Depletion of Foxp3+ cells in neonate DEREG mice results in a scurfy-like phenotype. Neonates were injected i.p. on days 1 and 7 after birth with 500 ng DT and analyzed after 21 d. (A) Splenomegaly in scurfy mice (top) and depleted DEREG mice (middle) compared with a DT-injected WT littermate (bottom). (B) Enlargement and increase of LN cellularity (left, scapular LN; right, inguinal LN; the mean of total cell numbers from four pooled peripheral LN is shown) in scurfy and depleted DEREG mice compared with DT-treated WT littermates. (C) Histological analysis of different organs. Figures show hematoxylin and eosin staining of the indicated organs in the different mice. Bar, 100 μm. (D) Foxp3 staining (brown) of thymus sections shows remaining Foxp3+ expression only in WT littermates. Data are representative of 1 out of 10 independently analyzed mice in which a total of 12 organs each (spleen, LN, Peyer's patches, thymus, liver, pancreas, salivary gland, heart, lung, kidney, gastrointestinal tract, and skin) was evaluated. Bar, 50 μm.

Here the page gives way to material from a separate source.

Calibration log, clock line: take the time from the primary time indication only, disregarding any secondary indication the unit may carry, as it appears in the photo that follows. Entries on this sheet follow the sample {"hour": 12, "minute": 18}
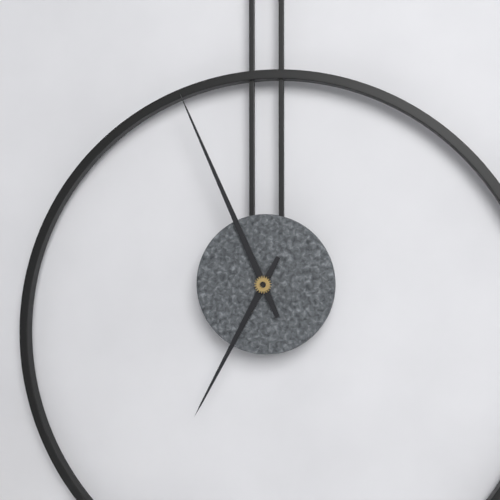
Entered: {"hour": 6, "minute": 56}
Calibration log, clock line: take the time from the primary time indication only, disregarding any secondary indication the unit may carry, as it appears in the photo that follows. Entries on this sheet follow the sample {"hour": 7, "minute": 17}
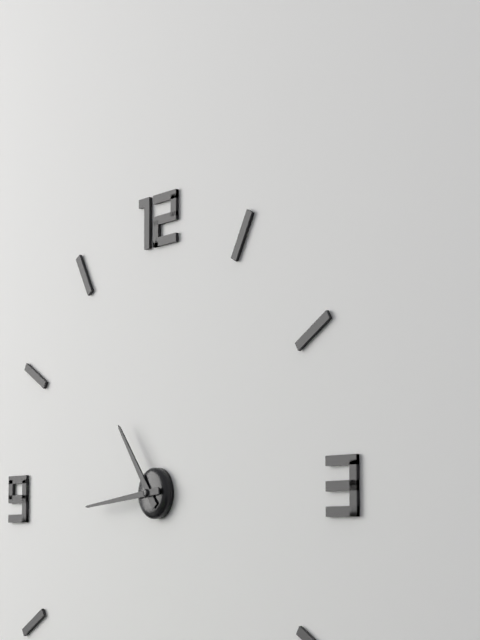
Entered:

In contrast to depletion of Foxp3+ T reg cells by DT injection, which consistently resulted in the development of scurfy-like symptoms, T reg cell depletion in neonatal mice with anti-CD25 antibodies resulted in marginal development of autoimmune disease, if at all (4, 5). These discrepancies are again best elucidated by both the existence of CD25Foxp3+ T reg cells, especially within peripheral tissues (1, 6, 7), as well as the induced expression of CD25 on activated conventional CD4+ T cells, which are critically involved in the development of the scurfy phenotype (16). Interestingly, in adult mice neither T reg cell depletion with anti-CD25 antibodies (8) nor depletion of total Foxp3+ T reg cells by DT treatment (not depicted) resulted in the development of autoimmune diseases. This finding can be explained by the lack of lymphopenia-induced proliferation preventing the activation of autoreactive T cells (5). Furthermore, within 2 wk after the last DT injection, we observed a significant rebound of Foxp3+ T reg cells in adult but not neonatal DEREG mice (Fig. 5 D; Fig. S5, available at http://www.jem.org/cgi/content/full/jem.20061852/DC1; and not depicted), which might participate in the control of pathogenic effector cells.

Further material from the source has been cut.